*Exercise instructions:* Please gather every line of the listing that contains the string "Erfolg" and copy each one as it appears.

· · · · ·

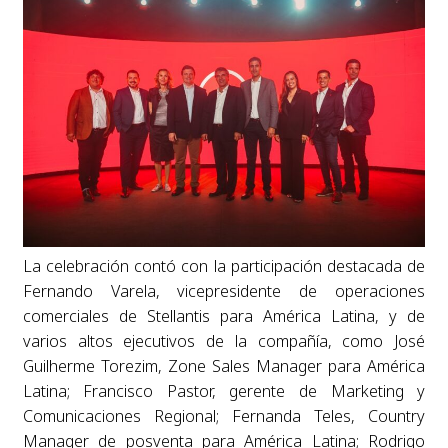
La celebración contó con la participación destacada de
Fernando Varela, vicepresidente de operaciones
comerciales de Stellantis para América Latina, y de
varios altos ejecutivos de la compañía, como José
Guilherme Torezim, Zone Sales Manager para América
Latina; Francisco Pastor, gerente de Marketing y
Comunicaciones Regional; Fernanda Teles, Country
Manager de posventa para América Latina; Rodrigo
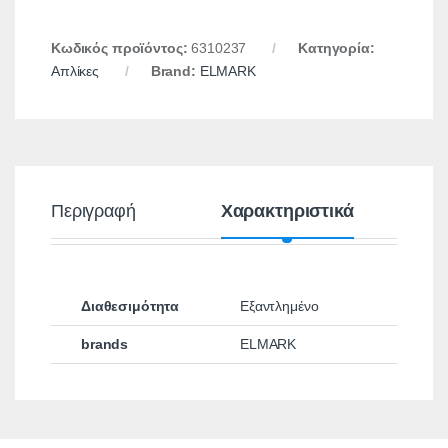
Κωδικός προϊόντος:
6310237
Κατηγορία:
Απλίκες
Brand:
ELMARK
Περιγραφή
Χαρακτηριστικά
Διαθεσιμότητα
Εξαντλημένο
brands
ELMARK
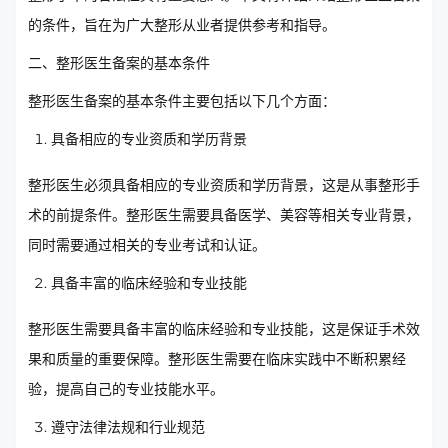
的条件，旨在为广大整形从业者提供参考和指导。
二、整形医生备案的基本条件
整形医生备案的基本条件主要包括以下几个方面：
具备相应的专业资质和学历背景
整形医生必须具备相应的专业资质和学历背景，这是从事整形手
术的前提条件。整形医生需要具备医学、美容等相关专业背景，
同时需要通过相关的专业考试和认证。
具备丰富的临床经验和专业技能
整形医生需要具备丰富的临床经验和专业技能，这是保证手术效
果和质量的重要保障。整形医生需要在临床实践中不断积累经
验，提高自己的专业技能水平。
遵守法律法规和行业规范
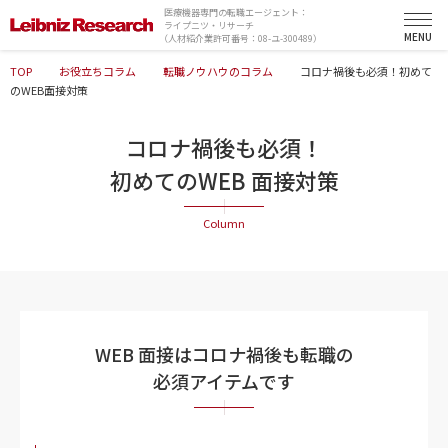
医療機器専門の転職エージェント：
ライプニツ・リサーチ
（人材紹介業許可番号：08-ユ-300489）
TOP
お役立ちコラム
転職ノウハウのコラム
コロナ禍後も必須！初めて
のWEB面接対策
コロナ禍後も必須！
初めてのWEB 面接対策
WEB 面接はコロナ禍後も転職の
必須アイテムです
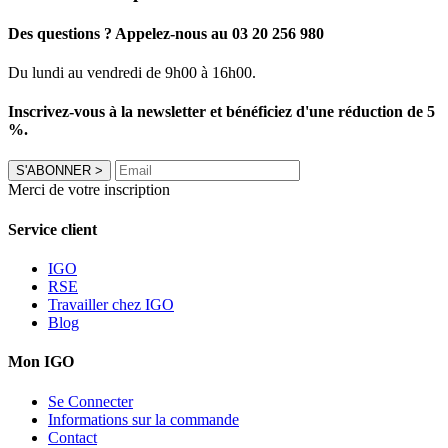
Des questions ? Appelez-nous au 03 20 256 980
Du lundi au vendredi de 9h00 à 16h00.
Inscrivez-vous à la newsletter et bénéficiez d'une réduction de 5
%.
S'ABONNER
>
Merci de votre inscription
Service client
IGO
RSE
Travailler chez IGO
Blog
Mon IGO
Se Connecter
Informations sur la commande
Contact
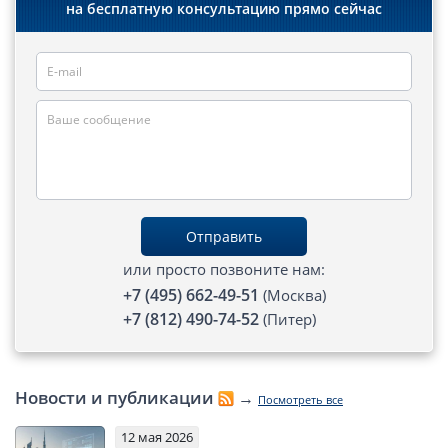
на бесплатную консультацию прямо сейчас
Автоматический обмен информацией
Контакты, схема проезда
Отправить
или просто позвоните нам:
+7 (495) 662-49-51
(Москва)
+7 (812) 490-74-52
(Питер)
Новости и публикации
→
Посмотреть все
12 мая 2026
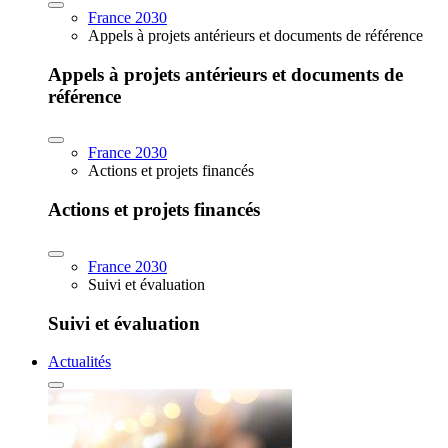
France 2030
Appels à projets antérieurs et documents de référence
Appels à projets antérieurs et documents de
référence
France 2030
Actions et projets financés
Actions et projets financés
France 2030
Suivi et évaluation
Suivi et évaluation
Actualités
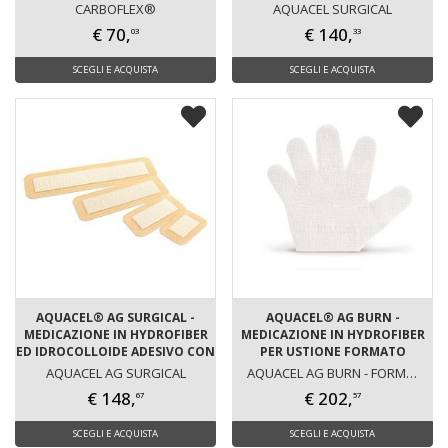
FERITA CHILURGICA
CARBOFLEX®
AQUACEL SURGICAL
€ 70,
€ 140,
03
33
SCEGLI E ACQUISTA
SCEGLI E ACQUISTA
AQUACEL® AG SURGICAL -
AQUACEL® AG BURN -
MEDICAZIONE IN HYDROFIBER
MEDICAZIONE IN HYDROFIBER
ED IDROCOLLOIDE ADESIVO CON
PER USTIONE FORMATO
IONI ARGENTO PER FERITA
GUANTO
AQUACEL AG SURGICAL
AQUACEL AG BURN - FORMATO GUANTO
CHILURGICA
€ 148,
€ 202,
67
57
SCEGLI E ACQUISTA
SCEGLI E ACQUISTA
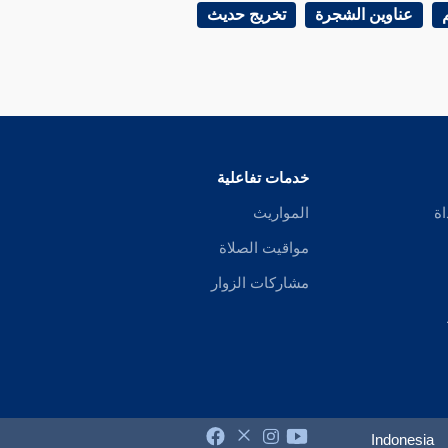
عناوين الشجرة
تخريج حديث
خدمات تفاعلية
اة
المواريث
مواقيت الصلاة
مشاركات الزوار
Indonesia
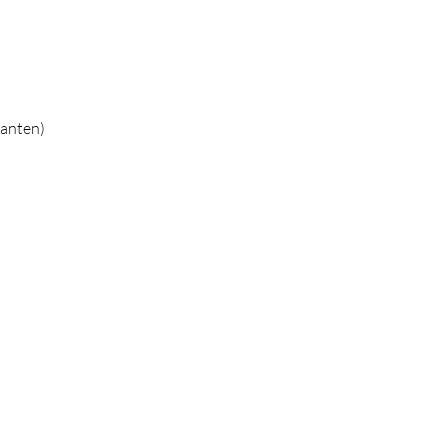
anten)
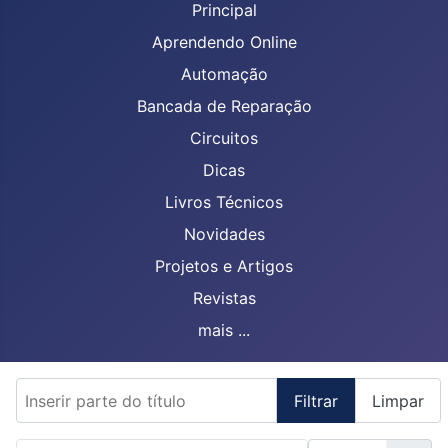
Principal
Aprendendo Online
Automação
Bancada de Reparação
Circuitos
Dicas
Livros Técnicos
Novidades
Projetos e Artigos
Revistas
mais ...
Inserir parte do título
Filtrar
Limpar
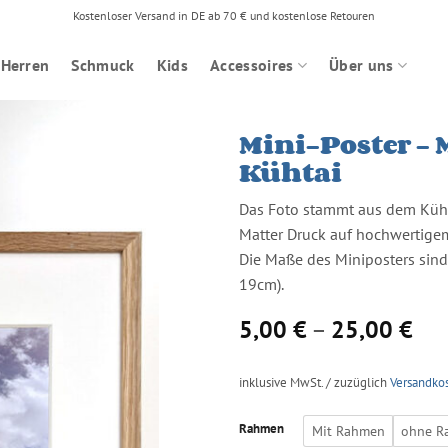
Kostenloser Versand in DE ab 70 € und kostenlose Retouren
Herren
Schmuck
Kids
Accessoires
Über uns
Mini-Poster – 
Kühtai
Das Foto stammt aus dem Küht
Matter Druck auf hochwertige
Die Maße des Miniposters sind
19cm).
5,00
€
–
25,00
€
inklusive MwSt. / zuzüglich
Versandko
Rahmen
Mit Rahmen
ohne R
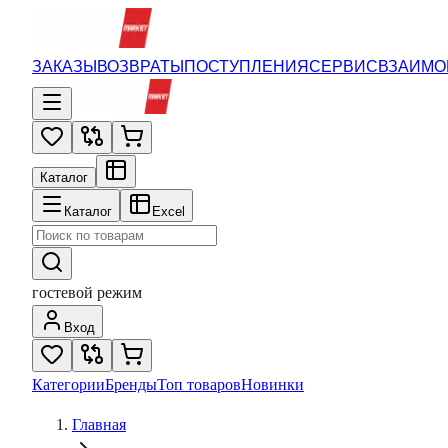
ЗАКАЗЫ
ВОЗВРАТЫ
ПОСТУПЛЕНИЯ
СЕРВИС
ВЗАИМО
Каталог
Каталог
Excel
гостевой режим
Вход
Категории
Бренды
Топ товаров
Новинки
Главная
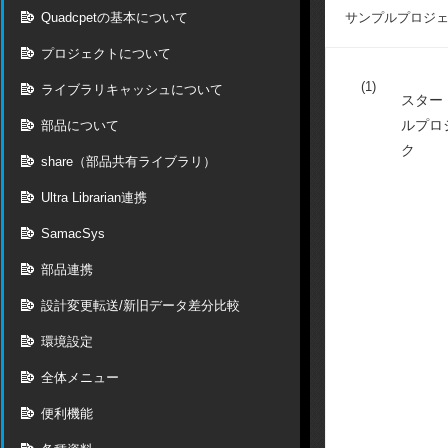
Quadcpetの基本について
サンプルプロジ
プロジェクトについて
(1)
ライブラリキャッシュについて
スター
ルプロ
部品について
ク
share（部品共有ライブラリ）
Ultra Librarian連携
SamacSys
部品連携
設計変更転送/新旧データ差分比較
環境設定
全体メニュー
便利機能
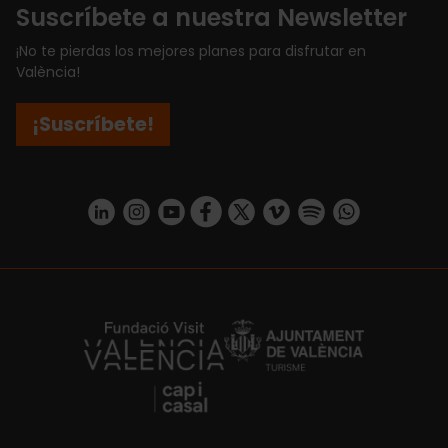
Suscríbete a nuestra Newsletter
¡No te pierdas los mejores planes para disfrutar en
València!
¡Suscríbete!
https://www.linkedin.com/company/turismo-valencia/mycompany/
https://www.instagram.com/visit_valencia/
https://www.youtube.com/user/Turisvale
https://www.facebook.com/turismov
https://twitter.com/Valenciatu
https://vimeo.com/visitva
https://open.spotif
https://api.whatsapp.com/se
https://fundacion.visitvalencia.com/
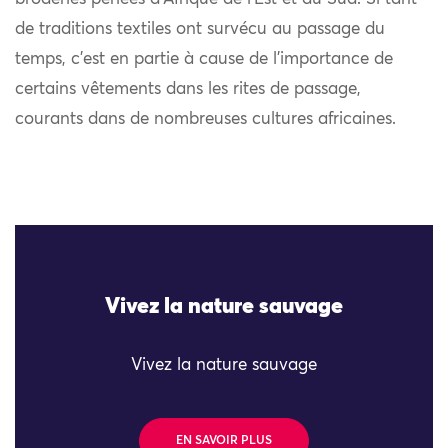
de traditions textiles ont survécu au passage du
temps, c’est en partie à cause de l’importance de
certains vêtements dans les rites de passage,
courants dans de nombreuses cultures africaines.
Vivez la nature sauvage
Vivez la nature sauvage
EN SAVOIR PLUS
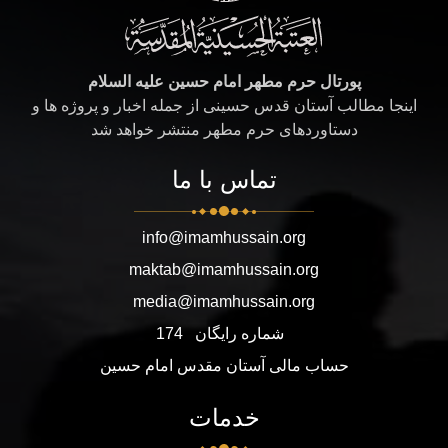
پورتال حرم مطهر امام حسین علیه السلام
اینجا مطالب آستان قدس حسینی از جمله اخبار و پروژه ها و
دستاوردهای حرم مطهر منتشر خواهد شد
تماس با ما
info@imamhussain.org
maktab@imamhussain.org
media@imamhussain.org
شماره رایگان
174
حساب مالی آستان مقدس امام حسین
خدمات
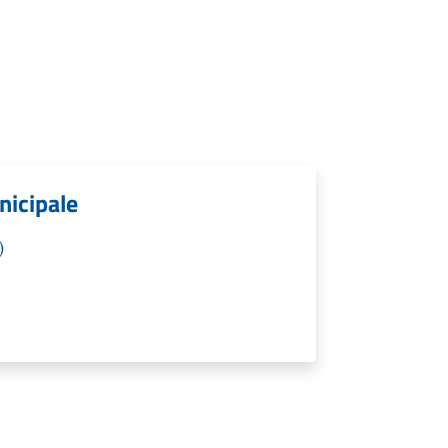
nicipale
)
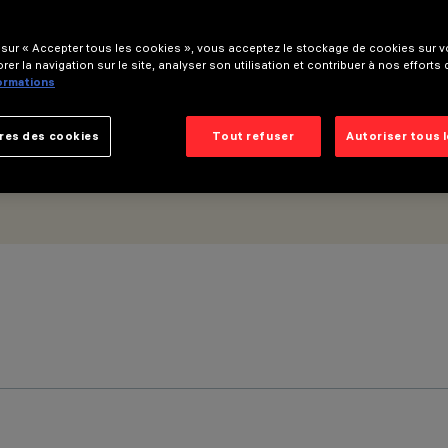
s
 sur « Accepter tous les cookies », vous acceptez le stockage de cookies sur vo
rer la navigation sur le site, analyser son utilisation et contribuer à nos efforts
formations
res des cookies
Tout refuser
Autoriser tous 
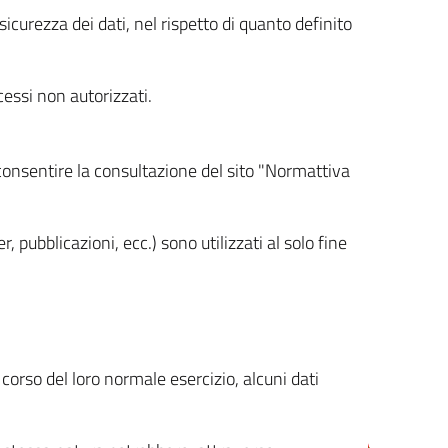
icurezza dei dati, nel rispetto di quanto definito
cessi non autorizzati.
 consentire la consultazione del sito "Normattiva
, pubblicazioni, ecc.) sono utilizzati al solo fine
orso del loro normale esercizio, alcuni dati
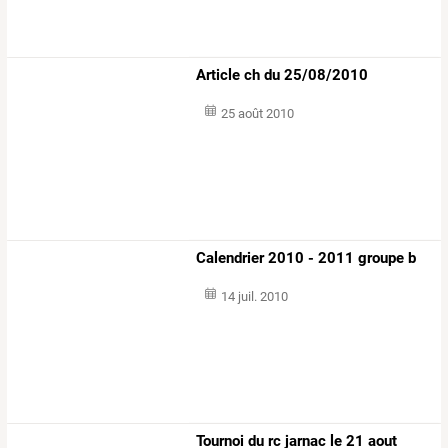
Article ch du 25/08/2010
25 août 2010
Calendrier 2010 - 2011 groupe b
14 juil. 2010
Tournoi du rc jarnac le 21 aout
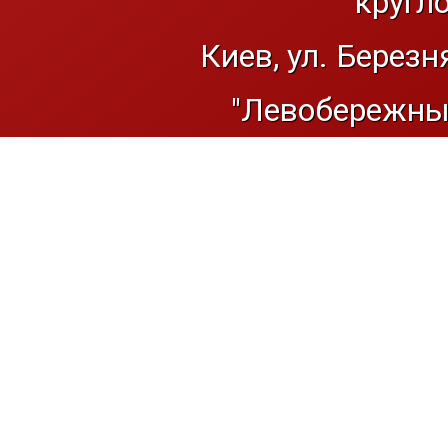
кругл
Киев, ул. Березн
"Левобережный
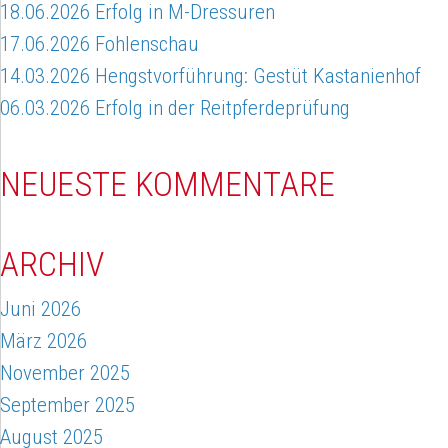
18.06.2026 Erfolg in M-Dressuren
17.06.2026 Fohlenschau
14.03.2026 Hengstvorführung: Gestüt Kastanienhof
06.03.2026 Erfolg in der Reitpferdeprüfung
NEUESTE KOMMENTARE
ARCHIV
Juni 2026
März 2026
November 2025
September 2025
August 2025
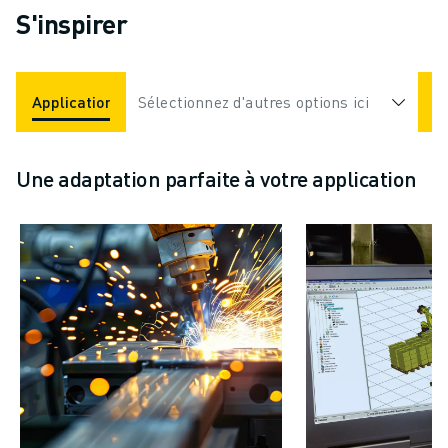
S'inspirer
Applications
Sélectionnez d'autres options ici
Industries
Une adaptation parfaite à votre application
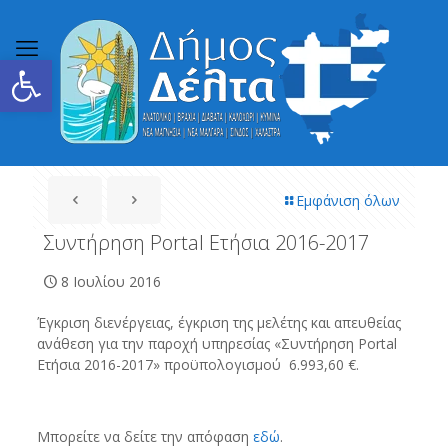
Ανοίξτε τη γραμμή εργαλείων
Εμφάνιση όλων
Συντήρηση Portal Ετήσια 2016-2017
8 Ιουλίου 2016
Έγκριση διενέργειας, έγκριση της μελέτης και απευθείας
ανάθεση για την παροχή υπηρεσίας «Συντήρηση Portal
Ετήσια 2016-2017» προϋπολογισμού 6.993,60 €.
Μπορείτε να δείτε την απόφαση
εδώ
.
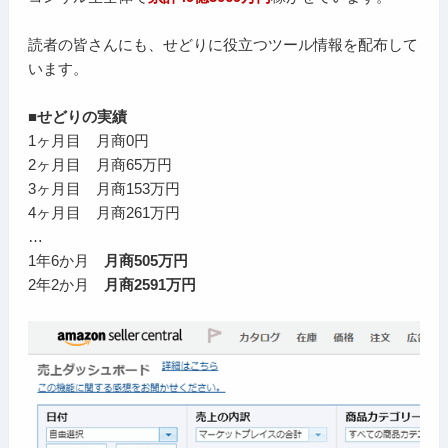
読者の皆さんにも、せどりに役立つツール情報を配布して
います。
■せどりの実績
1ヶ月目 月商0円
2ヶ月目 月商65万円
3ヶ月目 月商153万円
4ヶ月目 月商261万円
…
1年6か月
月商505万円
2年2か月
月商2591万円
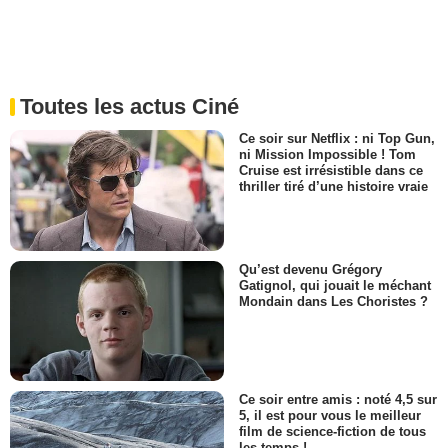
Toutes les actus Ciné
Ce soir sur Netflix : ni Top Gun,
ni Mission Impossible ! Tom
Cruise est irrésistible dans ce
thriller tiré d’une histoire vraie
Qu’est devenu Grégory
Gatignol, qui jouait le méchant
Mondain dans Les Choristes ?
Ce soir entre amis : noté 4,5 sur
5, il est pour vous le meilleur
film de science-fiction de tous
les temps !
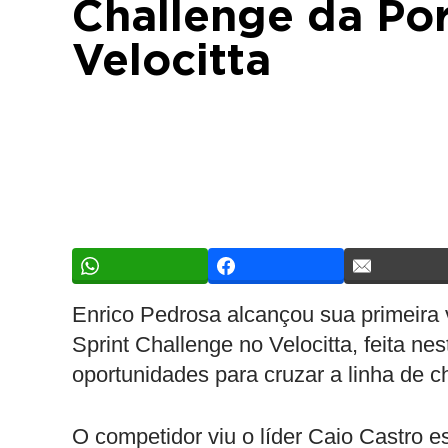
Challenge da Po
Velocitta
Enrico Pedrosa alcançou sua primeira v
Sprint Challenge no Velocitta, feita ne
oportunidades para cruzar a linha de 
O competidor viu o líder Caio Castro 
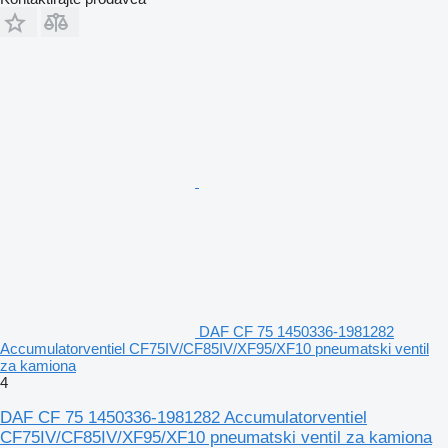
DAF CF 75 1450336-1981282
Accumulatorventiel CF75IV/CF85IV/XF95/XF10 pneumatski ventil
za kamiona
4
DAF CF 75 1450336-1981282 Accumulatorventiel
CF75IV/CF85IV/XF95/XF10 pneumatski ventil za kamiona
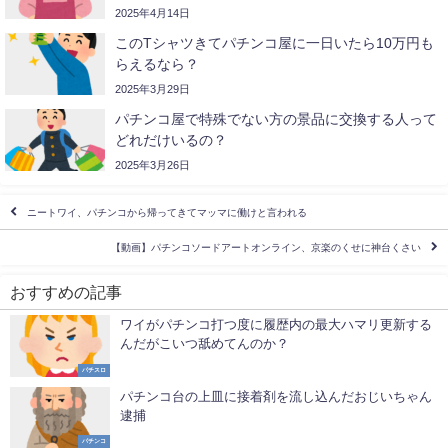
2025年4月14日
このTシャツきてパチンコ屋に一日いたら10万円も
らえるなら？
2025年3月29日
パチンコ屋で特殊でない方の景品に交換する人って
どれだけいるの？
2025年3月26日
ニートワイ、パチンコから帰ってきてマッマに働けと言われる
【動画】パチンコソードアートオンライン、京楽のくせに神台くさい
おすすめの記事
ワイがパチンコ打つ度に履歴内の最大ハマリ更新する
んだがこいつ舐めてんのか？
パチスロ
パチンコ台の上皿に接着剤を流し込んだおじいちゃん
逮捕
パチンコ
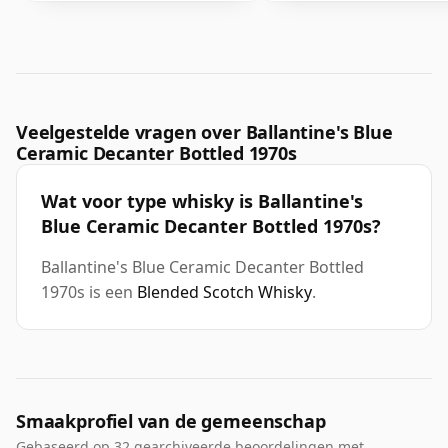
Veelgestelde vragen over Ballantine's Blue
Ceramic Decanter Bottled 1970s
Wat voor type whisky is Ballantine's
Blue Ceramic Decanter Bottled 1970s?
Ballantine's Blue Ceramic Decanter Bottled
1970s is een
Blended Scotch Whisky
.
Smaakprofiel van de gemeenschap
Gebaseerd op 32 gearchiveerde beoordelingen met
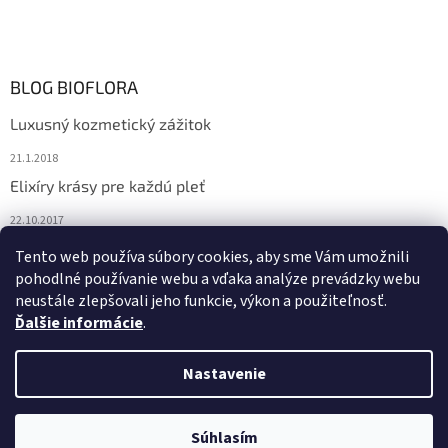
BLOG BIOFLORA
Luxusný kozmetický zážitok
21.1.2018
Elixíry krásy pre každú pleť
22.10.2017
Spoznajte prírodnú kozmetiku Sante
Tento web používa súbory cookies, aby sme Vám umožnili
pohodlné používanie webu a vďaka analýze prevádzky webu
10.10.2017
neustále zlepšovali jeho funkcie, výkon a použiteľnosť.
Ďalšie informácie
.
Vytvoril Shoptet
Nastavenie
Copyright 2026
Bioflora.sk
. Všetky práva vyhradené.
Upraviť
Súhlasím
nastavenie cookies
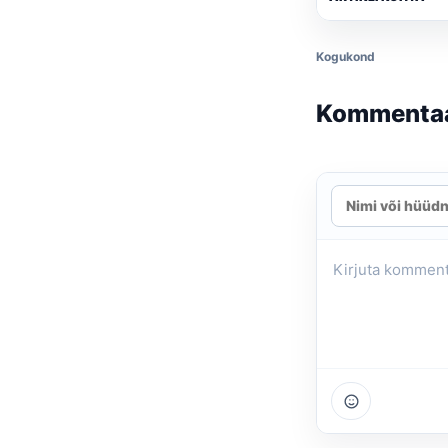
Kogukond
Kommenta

· · · · ·

*Your response:*
18.06.2026 Erfolg in M-Dressuren
06.03.2026 Erfolg in der Reitpferdeprüfung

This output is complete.